Regensburger Korruptionsprozess:Das Geheimnis der zweiten Akte

Prozess Oberbürgermeister Wolbergs

Die Akte Wolbergs auf dem Tisch im Verhandlungssaal des Regensburger Gerichts.

(Foto: dpa)
  • Im Korruptionsprozess gegen Joachim Wolbergs hat der suspendierte Regensburger SPD-Oberbürgermeister einen womöglich folgenschweren Verdacht geäußert.
  • Hat Axel Bartelt, der Präsident der Regierung der Oberpfalz, die Ermittlungen gegen Wolbergs beeinflusst?
  • Im Gerichtssaal kam heraus, dass es bei der Bezirksregierung wohl eine zweite Akte gibt.

Von Andreas Glas, Regensburg

Joachim Wolbergs steht am Richtertisch. Dort liegen Papiere, der Text mit Computer geschrieben, die Korrekturen mit Hand. Manche mit Rotstift, manche mit Grünstift. Der Rotstift gehört dem früheren Vizepräsidenten der Regierung der Oberpfalz, in Grün hat Präsident Axel Bartelt seine Korrekturen gemacht. "Ich werde den Verdacht nicht los, dass es Behörden im Freistaat gibt, die ein enormes Interesse haben, dass ich nicht mehr auf die Füße komme", sagt Wolbergs.

Der Verdacht ist eher eine Nebensache im Korruptionsprozess gegen Wolbergs, den suspendierten Regensburger SPD-Oberbürgermeister. Nichts, das eine Rolle spielen muss für das Urteil, ob er schuldig ist oder nicht. Aber es ist ein Verdacht, der den Regierungspräsidenten in Erklärungsnot bringt: Hat Bartelt die Ermittlungen gegen Wolbergs beeinflusst?

Wer nach einer Antwort sucht, muss zurückschauen in den November 2014, als eine Rechtsaufsichtsbeschwerde der CSU-Stadtratsfraktion bei einem Sachbearbeiter der Bezirksregierung landet.
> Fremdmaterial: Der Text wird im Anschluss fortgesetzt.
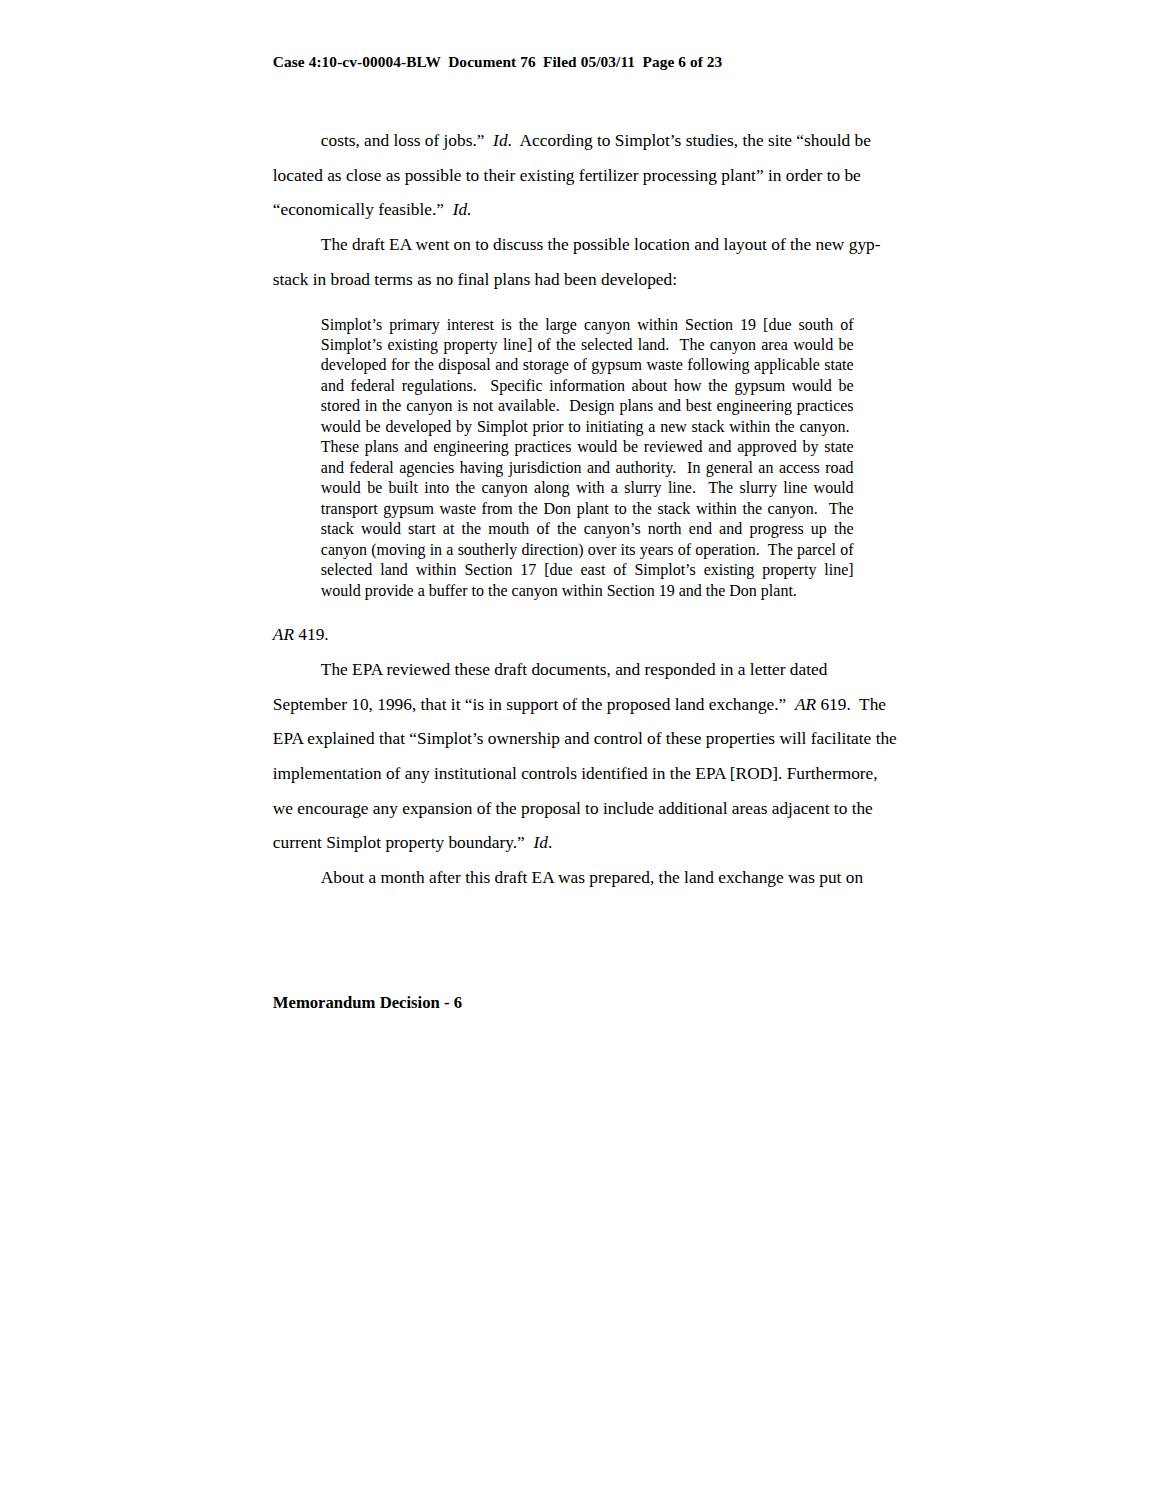Case 4:10-cv-00004-BLW Document 76 Filed 05/03/11 Page 6 of 23
costs, and loss of jobs.” Id. According to Simplot’s studies, the site “should be located as close as possible to their existing fertilizer processing plant” in order to be “economically feasible.” Id.
The draft EA went on to discuss the possible location and layout of the new gyp-stack in broad terms as no final plans had been developed:
Simplot’s primary interest is the large canyon within Section 19 [due south of Simplot’s existing property line] of the selected land. The canyon area would be developed for the disposal and storage of gypsum waste following applicable state and federal regulations. Specific information about how the gypsum would be stored in the canyon is not available. Design plans and best engineering practices would be developed by Simplot prior to initiating a new stack within the canyon. These plans and engineering practices would be reviewed and approved by state and federal agencies having jurisdiction and authority. In general an access road would be built into the canyon along with a slurry line. The slurry line would transport gypsum waste from the Don plant to the stack within the canyon. The stack would start at the mouth of the canyon’s north end and progress up the canyon (moving in a southerly direction) over its years of operation. The parcel of selected land within Section 17 [due east of Simplot’s existing property line] would provide a buffer to the canyon within Section 19 and the Don plant.
AR 419.
The EPA reviewed these draft documents, and responded in a letter dated September 10, 1996, that it “is in support of the proposed land exchange.” AR 619. The EPA explained that “Simplot’s ownership and control of these properties will facilitate the implementation of any institutional controls identified in the EPA [ROD]. Furthermore, we encourage any expansion of the proposal to include additional areas adjacent to the current Simplot property boundary.” Id.
About a month after this draft EA was prepared, the land exchange was put on
Memorandum Decision - 6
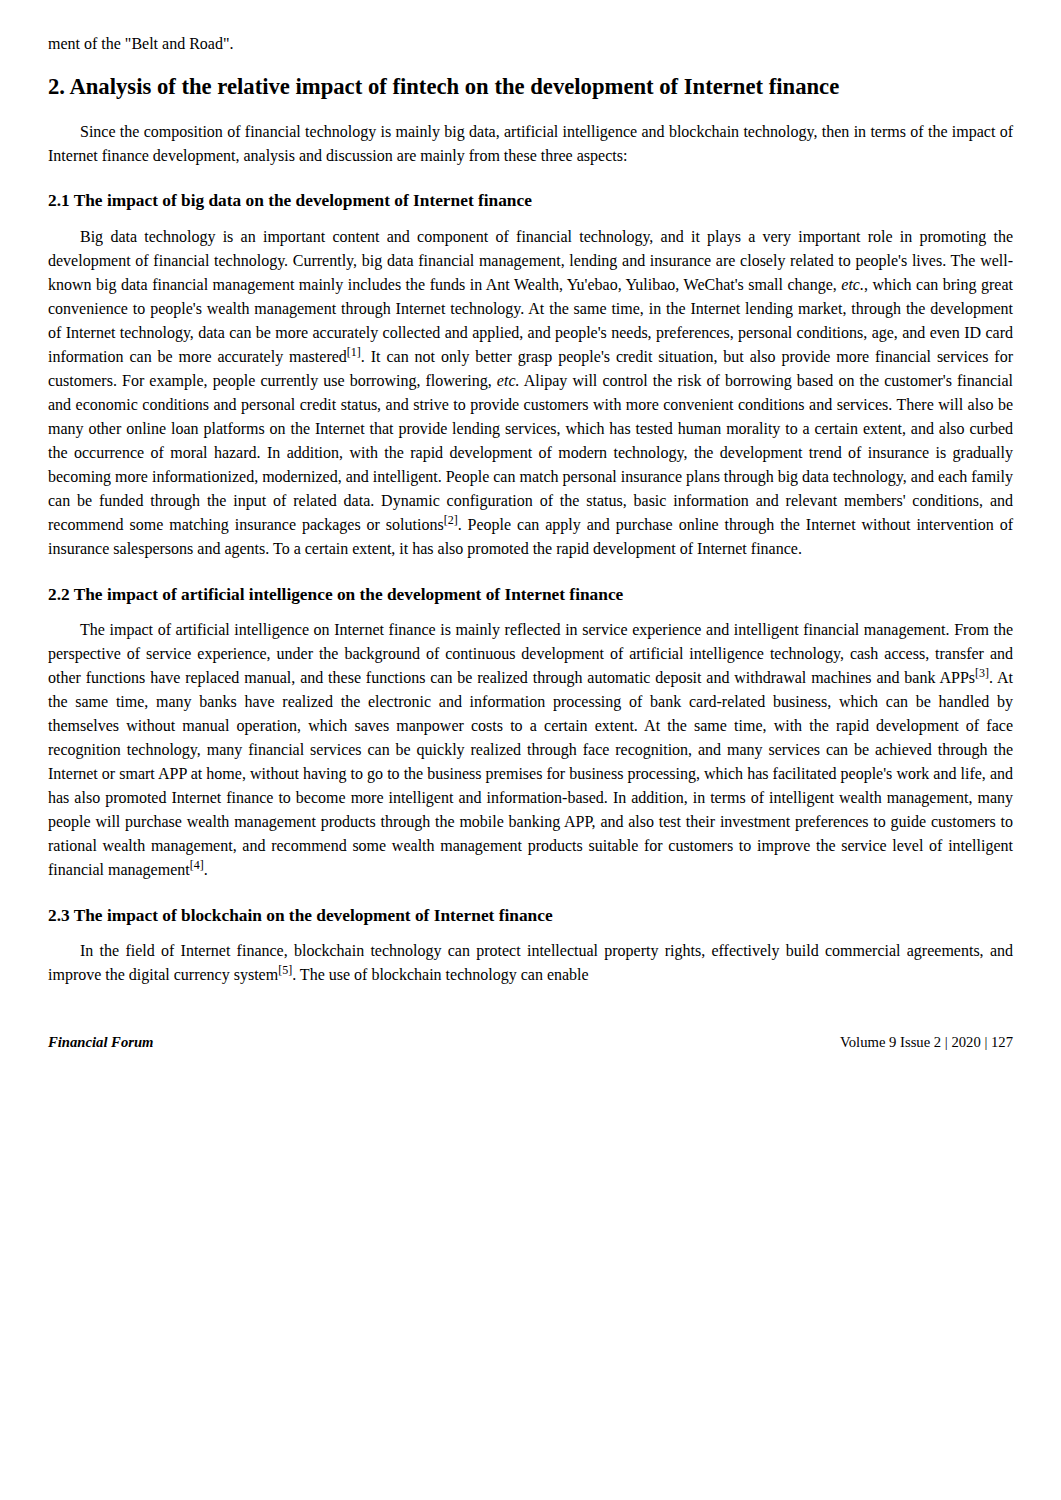ment of the "Belt and Road".
2. Analysis of the relative impact of fintech on the development of Internet finance
Since the composition of financial technology is mainly big data, artificial intelligence and blockchain technology, then in terms of the impact of Internet finance development, analysis and discussion are mainly from these three aspects:
2.1 The impact of big data on the development of Internet finance
Big data technology is an important content and component of financial technology, and it plays a very important role in promoting the development of financial technology. Currently, big data financial management, lending and insurance are closely related to people's lives. The well-known big data financial management mainly includes the funds in Ant Wealth, Yu'ebao, Yulibao, WeChat's small change, etc., which can bring great convenience to people's wealth management through Internet technology. At the same time, in the Internet lending market, through the development of Internet technology, data can be more accurately collected and applied, and people's needs, preferences, personal conditions, age, and even ID card information can be more accurately mastered[1]. It can not only better grasp people's credit situation, but also provide more financial services for customers. For example, people currently use borrowing, flowering, etc. Alipay will control the risk of borrowing based on the customer's financial and economic conditions and personal credit status, and strive to provide customers with more convenient conditions and services. There will also be many other online loan platforms on the Internet that provide lending services, which has tested human morality to a certain extent, and also curbed the occurrence of moral hazard. In addition, with the rapid development of modern technology, the development trend of insurance is gradually becoming more informationized, modernized, and intelligent. People can match personal insurance plans through big data technology, and each family can be funded through the input of related data. Dynamic configuration of the status, basic information and relevant members' conditions, and recommend some matching insurance packages or solutions[2]. People can apply and purchase online through the Internet without intervention of insurance salespersons and agents. To a certain extent, it has also promoted the rapid development of Internet finance.
2.2 The impact of artificial intelligence on the development of Internet finance
The impact of artificial intelligence on Internet finance is mainly reflected in service experience and intelligent financial management. From the perspective of service experience, under the background of continuous development of artificial intelligence technology, cash access, transfer and other functions have replaced manual, and these functions can be realized through automatic deposit and withdrawal machines and bank APPs[3]. At the same time, many banks have realized the electronic and information processing of bank card-related business, which can be handled by themselves without manual operation, which saves manpower costs to a certain extent. At the same time, with the rapid development of face recognition technology, many financial services can be quickly realized through face recognition, and many services can be achieved through the Internet or smart APP at home, without having to go to the business premises for business processing, which has facilitated people's work and life, and has also promoted Internet finance to become more intelligent and information-based. In addition, in terms of intelligent wealth management, many people will purchase wealth management products through the mobile banking APP, and also test their investment preferences to guide customers to rational wealth management, and recommend some wealth management products suitable for customers to improve the service level of intelligent financial management[4].
2.3 The impact of blockchain on the development of Internet finance
In the field of Internet finance, blockchain technology can protect intellectual property rights, effectively build commercial agreements, and improve the digital currency system[5]. The use of blockchain technology can enable
Financial Forum
Volume 9 Issue 2 | 2020 | 127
Die CSU hat Zweifel, dass der Verkauf eines städtischen Grundstücks an die Baufirma Tretzel rechtens war. Der Sachbearbeiter prüft und stellt fest: alles sauber. Im März 2017 bekommt der Sachbearbeiter dann Besuch von einem Kripobeamten. Damals ist Wolbergs gerade aus der U-Haft entlassen. Die Staatsanwälte bewerten den Grundstücks-Deal inzwischen so: Wolbergs soll Bauunternehmer Volker Tretzel das Nibelungeneareal illegal zugeschanzt haben, im Gegenzug für Parteispenden in Höhe von 475 000 Euro. Der Kripobeamte legt dem Sachbearbeiter Teile der Ermittlungsakten auf den Tisch. Darin enthalten: eine heikle E-Mail.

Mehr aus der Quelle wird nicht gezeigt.